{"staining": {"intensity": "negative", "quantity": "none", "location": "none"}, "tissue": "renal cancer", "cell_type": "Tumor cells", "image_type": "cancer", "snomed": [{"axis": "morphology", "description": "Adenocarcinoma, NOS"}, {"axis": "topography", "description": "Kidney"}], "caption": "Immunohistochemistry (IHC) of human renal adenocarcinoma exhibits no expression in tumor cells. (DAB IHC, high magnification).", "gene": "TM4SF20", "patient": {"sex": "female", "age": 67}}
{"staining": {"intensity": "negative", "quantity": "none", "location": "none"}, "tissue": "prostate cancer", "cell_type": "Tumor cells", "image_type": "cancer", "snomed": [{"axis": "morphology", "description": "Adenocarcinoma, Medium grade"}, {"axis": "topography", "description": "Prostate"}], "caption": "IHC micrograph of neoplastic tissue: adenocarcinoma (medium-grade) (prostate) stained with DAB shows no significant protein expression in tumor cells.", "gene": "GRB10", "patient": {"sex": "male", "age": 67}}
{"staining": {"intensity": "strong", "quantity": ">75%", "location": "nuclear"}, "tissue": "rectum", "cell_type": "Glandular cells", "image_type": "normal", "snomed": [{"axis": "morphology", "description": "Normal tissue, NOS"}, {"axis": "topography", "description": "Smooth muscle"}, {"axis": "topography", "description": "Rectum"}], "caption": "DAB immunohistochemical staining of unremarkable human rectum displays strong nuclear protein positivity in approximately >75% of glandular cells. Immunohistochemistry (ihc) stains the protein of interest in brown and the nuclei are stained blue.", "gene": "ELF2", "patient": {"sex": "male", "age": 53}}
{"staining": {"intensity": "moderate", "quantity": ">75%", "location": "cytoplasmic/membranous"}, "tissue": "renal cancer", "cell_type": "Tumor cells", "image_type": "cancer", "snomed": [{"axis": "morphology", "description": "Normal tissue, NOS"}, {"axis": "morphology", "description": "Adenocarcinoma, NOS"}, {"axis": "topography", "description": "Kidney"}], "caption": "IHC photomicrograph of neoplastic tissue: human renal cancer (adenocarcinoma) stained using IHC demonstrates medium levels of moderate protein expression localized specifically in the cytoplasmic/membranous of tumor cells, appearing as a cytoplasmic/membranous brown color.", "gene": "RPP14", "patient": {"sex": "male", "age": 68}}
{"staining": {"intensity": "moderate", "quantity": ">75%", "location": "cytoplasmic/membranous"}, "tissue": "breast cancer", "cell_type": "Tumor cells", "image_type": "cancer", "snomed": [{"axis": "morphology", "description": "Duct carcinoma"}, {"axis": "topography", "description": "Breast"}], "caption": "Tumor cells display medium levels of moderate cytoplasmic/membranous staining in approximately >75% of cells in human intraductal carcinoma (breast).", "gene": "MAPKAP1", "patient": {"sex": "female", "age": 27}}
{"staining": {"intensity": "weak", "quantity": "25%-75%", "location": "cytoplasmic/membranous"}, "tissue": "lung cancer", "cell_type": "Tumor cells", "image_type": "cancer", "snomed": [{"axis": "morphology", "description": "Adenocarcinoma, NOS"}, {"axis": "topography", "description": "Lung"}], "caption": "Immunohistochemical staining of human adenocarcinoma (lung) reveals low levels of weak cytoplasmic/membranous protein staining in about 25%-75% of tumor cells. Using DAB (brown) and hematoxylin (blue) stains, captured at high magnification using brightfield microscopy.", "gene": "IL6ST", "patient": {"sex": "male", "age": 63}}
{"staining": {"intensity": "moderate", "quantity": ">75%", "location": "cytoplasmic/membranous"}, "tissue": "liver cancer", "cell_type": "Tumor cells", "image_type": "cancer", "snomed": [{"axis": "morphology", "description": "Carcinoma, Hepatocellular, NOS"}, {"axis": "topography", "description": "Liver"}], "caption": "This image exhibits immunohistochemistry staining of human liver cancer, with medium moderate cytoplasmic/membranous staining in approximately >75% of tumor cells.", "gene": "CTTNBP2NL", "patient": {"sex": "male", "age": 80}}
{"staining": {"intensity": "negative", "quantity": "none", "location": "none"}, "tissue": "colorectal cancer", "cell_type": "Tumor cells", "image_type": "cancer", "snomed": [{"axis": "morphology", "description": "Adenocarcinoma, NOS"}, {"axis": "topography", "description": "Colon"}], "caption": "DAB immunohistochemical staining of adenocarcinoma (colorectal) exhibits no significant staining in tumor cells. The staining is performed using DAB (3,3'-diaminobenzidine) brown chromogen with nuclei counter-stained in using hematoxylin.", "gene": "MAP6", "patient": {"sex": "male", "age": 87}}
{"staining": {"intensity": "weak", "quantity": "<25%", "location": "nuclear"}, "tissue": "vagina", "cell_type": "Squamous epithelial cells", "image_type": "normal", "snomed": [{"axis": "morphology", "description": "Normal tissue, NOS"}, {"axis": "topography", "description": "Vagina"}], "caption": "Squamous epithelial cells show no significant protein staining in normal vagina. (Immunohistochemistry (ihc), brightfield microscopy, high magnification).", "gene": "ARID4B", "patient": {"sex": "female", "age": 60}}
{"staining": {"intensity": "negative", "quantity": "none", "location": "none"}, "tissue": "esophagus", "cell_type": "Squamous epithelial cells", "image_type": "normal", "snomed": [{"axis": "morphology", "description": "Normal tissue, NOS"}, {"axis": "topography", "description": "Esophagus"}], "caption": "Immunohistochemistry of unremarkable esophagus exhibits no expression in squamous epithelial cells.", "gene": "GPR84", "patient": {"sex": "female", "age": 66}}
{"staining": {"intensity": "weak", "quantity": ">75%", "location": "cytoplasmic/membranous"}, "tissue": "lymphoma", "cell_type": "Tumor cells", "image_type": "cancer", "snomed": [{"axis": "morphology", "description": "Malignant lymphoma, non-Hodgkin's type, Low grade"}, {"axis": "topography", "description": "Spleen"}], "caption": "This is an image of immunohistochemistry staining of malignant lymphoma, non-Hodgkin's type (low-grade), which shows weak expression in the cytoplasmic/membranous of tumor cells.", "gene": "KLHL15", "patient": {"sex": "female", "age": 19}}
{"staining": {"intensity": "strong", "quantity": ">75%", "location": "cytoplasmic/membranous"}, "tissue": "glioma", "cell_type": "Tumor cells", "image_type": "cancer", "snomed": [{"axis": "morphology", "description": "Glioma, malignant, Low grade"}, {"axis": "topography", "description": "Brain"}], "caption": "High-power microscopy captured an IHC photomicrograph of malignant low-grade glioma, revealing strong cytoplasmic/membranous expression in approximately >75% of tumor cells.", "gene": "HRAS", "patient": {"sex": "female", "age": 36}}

* * *

** EXERCISE DESCRIPTION **
Reproduce the data, keeping every line exactly the same.

** RESULT OF THIS EXERCISE **
{"staining": {"intensity": "negative", "quantity": "none", "location": "none"}, "tissue": "renal cancer", "cell_type": "Tumor cells", "image_type": "cancer", "snomed": [{"axis": "morphology", "description": "Adenocarcinoma, NOS"}, {"axis": "topography", "description": "Kidney"}], "caption": "Immunohistochemistry (IHC) of human renal adenocarcinoma exhibits no expression in tumor cells. (DAB IHC, high magnification).", "gene": "TM4SF20", "patient": {"sex": "female", "age": 67}}
{"staining": {"intensity": "negative", "quantity": "none", "location": "none"}, "tissue": "prostate cancer", "cell_type": "Tumor cells", "image_type": "cancer", "snomed": [{"axis": "morphology", "description": "Adenocarcinoma, Medium grade"}, {"axis": "topography", "description": "Prostate"}], "caption": "IHC micrograph of neoplastic tissue: adenocarcinoma (medium-grade) (prostate) stained with DAB shows no significant protein expression in tumor cells.", "gene": "GRB10", "patient": {"sex": "male", "age": 67}}
{"staining": {"intensity": "strong", "quantity": ">75%", "location": "nuclear"}, "tissue": "rectum", "cell_type": "Glandular cells", "image_type": "normal", "snomed": [{"axis": "morphology", "description": "Normal tissue, NOS"}, {"axis": "topography", "description": "Smooth muscle"}, {"axis": "topography", "description": "Rectum"}], "caption": "DAB immunohistochemical staining of unremarkable human rectum displays strong nuclear protein positivity in approximately >75% of glandular cells. Immunohistochemistry (ihc) stains the protein of interest in brown and the nuclei are stained blue.", "gene": "ELF2", "patient": {"sex": "male", "age": 53}}
{"staining": {"intensity": "moderate", "quantity": ">75%", "location": "cytoplasmic/membranous"}, "tissue": "renal cancer", "cell_type": "Tumor cells", "image_type": "cancer", "snomed": [{"axis": "morphology", "description": "Normal tissue, NOS"}, {"axis": "morphology", "description": "Adenocarcinoma, NOS"}, {"axis": "topography", "description": "Kidney"}], "caption": "IHC photomicrograph of neoplastic tissue: human renal cancer (adenocarcinoma) stained using IHC demonstrates medium levels of moderate protein expression localized specifically in the cytoplasmic/membranous of tumor cells, appearing as a cytoplasmic/membranous brown color.", "gene": "RPP14", "patient": {"sex": "male", "age": 68}}
{"staining": {"intensity": "moderate", "quantity": ">75%", "location": "cytoplasmic/membranous"}, "tissue": "breast cancer", "cell_type": "Tumor cells", "image_type": "cancer", "snomed": [{"axis": "morphology", "description": "Duct carcinoma"}, {"axis": "topography", "description": "Breast"}], "caption": "Tumor cells display medium levels of moderate cytoplasmic/membranous staining in approximately >75% of cells in human intraductal carcinoma (breast).", "gene": "MAPKAP1", "patient": {"sex": "female", "age": 27}}
{"staining": {"intensity": "weak", "quantity": "25%-75%", "location": "cytoplasmic/membranous"}, "tissue": "lung cancer", "cell_type": "Tumor cells", "image_type": "cancer", "snomed": [{"axis": "morphology", "description": "Adenocarcinoma, NOS"}, {"axis": "topography", "description": "Lung"}], "caption": "Immunohistochemical staining of human adenocarcinoma (lung) reveals low levels of weak cytoplasmic/membranous protein staining in about 25%-75% of tumor cells. Using DAB (brown) and hematoxylin (blue) stains, captured at high magnification using brightfield microscopy.", "gene": "IL6ST", "patient": {"sex": "male", "age": 63}}
{"staining": {"intensity": "moderate", "quantity": ">75%", "location": "cytoplasmic/membranous"}, "tissue": "liver cancer", "cell_type": "Tumor cells", "image_type": "cancer", "snomed": [{"axis": "morphology", "description": "Carcinoma, Hepatocellular, NOS"}, {"axis": "topography", "description": "Liver"}], "caption": "This image exhibits immunohistochemistry staining of human liver cancer, with medium moderate cytoplasmic/membranous staining in approximately >75% of tumor cells.", "gene": "CTTNBP2NL", "patient": {"sex": "male", "age": 80}}
{"staining": {"intensity": "negative", "quantity": "none", "location": "none"}, "tissue": "colorectal cancer", "cell_type": "Tumor cells", "image_type": "cancer", "snomed": [{"axis": "morphology", "description": "Adenocarcinoma, NOS"}, {"axis": "topography", "description": "Colon"}], "caption": "DAB immunohistochemical staining of adenocarcinoma (colorectal) exhibits no significant staining in tumor cells. The staining is performed using DAB (3,3'-diaminobenzidine) brown chromogen with nuclei counter-stained in using hematoxylin.", "gene": "MAP6", "patient": {"sex": "male", "age": 87}}
{"staining": {"intensity": "weak", "quantity": "<25%", "location": "nuclear"}, "tissue": "vagina", "cell_type": "Squamous epithelial cells", "image_type": "normal", "snomed": [{"axis": "morphology", "description": "Normal tissue, NOS"}, {"axis": "topography", "description": "Vagina"}], "caption": "Squamous epithelial cells show no significant protein staining in normal vagina. (Immunohistochemistry (ihc), brightfield microscopy, high magnification).", "gene": "ARID4B", "patient": {"sex": "female", "age": 60}}
{"staining": {"intensity": "negative", "quantity": "none", "location": "none"}, "tissue": "esophagus", "cell_type": "Squamous epithelial cells", "image_type": "normal", "snomed": [{"axis": "morphology", "description": "Normal tissue, NOS"}, {"axis": "topography", "description": "Esophagus"}], "caption": "Immunohistochemistry of unremarkable esophagus exhibits no expression in squamous epithelial cells.", "gene": "GPR84", "patient": {"sex": "female", "age": 66}}
{"staining": {"intensity": "weak", "quantity": ">75%", "location": "cytoplasmic/membranous"}, "tissue": "lymphoma", "cell_type": "Tumor cells", "image_type": "cancer", "snomed": [{"axis": "morphology", "description": "Malignant lymphoma, non-Hodgkin's type, Low grade"}, {"axis": "topography", "description": "Spleen"}], "caption": "This is an image of immunohistochemistry staining of malignant lymphoma, non-Hodgkin's type (low-grade), which shows weak expression in the cytoplasmic/membranous of tumor cells.", "gene": "KLHL15", "patient": {"sex": "female", "age": 19}}
{"staining": {"intensity": "strong", "quantity": ">75%", "location": "cytoplasmic/membranous"}, "tissue": "glioma", "cell_type": "Tumor cells", "image_type": "cancer", "snomed": [{"axis": "morphology", "description": "Glioma, malignant, Low grade"}, {"axis": "topography", "description": "Brain"}], "caption": "High-power microscopy captured an IHC photomicrograph of malignant low-grade glioma, revealing strong cytoplasmic/membranous expression in approximately >75% of tumor cells.", "gene": "HRAS", "patient": {"sex": "female", "age": 36}}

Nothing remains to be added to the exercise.